start Records shown

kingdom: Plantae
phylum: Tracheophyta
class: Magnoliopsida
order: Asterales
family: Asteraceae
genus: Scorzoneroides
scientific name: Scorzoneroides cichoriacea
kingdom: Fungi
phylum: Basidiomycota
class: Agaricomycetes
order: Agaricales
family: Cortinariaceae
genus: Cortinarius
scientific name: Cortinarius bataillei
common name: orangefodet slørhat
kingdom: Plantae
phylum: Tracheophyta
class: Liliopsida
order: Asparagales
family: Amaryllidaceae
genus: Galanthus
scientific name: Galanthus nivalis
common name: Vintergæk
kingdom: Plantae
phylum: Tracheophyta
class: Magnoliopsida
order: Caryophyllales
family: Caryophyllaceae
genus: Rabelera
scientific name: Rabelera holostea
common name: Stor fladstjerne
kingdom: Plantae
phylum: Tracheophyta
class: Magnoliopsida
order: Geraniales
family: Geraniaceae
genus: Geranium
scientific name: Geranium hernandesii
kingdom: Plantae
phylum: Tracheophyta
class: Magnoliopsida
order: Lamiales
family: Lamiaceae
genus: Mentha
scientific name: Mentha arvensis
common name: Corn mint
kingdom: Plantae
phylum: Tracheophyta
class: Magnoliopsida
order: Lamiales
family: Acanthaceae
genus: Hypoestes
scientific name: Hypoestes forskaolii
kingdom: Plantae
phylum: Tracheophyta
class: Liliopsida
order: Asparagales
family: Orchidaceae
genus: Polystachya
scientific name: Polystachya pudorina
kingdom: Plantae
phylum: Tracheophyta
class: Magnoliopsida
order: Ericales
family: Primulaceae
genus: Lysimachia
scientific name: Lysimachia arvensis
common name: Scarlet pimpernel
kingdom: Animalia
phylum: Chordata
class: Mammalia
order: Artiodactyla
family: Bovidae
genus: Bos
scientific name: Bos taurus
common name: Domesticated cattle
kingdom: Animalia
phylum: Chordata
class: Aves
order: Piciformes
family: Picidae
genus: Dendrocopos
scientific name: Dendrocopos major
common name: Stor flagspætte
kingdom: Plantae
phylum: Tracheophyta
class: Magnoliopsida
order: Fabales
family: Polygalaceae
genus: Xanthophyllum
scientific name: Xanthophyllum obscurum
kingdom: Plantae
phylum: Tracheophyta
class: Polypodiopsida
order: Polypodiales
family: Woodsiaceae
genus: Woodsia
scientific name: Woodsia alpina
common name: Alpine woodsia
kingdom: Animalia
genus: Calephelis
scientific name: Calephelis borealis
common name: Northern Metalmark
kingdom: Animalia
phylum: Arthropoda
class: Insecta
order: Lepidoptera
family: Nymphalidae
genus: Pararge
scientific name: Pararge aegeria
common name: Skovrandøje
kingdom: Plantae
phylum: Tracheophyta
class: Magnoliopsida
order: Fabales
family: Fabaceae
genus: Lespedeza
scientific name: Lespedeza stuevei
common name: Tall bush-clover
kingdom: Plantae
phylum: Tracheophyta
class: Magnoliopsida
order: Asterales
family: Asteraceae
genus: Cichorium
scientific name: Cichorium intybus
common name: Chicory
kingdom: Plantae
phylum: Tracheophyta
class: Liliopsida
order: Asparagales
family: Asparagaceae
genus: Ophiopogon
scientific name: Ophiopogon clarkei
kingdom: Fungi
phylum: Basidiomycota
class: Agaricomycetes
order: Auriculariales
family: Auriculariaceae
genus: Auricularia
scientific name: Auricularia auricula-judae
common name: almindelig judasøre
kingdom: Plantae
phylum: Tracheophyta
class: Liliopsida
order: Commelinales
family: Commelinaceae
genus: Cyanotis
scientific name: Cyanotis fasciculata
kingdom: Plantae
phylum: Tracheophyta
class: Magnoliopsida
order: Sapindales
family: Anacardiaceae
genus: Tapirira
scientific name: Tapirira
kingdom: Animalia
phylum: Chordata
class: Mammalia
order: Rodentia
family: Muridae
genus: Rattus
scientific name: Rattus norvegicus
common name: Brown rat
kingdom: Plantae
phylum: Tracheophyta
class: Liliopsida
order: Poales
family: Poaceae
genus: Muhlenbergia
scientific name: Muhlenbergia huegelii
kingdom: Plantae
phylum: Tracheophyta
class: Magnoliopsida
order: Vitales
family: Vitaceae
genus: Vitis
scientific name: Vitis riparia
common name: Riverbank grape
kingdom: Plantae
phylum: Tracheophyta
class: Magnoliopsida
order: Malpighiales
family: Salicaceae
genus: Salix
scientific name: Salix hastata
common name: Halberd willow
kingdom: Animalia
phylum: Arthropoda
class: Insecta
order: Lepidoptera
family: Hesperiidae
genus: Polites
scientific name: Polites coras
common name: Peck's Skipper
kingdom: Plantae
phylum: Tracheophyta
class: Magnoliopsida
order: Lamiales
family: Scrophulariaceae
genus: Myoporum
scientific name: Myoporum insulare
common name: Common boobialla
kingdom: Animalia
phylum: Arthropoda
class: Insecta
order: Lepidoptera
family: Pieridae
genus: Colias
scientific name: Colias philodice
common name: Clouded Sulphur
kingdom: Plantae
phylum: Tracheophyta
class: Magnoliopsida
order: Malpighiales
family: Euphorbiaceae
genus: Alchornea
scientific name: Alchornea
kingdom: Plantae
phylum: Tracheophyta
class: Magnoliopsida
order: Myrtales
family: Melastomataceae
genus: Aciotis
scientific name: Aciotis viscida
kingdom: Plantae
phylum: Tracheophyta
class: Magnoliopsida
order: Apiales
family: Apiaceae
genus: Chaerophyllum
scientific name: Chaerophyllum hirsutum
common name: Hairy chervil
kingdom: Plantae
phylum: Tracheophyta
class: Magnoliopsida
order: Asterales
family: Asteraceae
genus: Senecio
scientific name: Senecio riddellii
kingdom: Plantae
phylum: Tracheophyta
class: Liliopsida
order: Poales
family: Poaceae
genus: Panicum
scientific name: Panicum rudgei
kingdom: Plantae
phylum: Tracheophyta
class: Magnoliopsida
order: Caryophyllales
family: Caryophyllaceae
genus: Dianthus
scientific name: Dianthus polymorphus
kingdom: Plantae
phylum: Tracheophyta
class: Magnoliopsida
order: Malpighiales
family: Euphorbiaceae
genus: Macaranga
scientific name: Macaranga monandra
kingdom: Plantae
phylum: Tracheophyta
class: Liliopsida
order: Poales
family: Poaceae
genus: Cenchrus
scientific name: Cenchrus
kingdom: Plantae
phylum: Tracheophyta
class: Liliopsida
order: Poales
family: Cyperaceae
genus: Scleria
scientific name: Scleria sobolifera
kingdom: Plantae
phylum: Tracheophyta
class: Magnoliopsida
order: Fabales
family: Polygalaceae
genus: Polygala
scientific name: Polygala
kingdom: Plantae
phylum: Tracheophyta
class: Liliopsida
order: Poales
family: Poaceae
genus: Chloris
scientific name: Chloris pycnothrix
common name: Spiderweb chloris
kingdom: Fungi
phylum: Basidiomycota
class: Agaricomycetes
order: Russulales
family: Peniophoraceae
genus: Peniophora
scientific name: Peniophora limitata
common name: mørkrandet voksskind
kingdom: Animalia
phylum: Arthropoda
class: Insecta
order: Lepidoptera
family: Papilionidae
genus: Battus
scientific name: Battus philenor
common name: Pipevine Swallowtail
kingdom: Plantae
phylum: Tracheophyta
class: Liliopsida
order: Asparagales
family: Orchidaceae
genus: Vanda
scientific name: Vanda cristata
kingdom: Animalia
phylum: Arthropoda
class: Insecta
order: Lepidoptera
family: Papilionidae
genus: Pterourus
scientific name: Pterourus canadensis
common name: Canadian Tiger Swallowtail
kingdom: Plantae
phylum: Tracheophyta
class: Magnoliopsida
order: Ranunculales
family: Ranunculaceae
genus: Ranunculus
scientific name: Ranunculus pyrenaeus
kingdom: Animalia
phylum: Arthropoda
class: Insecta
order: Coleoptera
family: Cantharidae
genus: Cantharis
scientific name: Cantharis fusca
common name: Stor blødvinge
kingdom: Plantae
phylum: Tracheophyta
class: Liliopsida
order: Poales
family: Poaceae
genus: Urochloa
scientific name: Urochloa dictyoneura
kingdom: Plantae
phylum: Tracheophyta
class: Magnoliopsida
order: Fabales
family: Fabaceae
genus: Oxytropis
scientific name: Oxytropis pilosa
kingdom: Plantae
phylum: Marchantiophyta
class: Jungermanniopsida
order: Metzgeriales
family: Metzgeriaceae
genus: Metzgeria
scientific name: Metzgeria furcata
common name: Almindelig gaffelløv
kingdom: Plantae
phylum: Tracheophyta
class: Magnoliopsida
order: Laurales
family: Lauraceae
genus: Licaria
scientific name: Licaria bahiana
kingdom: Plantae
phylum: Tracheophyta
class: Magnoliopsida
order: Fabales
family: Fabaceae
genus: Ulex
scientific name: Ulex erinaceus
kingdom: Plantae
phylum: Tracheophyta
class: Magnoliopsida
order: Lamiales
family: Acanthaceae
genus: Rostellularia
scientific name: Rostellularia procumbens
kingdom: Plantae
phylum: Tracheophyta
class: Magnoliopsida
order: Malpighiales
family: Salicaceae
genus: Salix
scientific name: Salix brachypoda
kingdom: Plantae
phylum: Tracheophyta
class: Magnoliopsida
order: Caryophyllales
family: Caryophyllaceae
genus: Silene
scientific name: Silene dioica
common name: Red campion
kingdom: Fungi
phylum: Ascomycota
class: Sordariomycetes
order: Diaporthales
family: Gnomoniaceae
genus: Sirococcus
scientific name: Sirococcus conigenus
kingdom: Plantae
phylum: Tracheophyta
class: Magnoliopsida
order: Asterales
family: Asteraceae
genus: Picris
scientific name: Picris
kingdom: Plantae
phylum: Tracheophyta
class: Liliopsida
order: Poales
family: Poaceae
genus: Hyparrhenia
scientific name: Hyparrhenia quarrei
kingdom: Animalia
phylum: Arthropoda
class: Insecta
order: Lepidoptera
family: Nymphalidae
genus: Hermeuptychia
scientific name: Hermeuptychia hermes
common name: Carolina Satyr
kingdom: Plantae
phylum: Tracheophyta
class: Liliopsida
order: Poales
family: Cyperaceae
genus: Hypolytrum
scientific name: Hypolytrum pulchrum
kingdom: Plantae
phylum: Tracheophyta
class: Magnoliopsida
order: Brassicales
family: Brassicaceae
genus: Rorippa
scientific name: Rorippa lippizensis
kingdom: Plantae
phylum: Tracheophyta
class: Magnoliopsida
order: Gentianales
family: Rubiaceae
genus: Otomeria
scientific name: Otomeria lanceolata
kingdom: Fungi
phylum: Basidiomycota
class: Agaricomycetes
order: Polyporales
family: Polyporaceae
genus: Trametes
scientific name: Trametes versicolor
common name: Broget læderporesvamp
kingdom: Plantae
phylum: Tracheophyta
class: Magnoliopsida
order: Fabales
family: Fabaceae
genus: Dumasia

end Records shown

Please rewrite the part of the records that opens with the line containing "common name: Stor blødvinge" and closes with the line containing "order: Laurales", changing every "phylum" to "division" and leaving everything else as it is.

* Final result
common name: Stor blødvinge
kingdom: Plantae
division: Tracheophyta
class: Liliopsida
order: Poales
family: Poaceae
genus: Urochloa
scientific name: Urochloa dictyoneura
kingdom: Plantae
division: Tracheophyta
class: Magnoliopsida
order: Fabales
family: Fabaceae
genus: Oxytropis
scientific name: Oxytropis pilosa
kingdom: Plantae
division: Marchantiophyta
class: Jungermanniopsida
order: Metzgeriales
family: Metzgeriaceae
genus: Metzgeria
scientific name: Metzgeria furcata
common name: Almindelig gaffelløv
kingdom: Plantae
division: Tracheophyta
class: Magnoliopsida
order: Laurales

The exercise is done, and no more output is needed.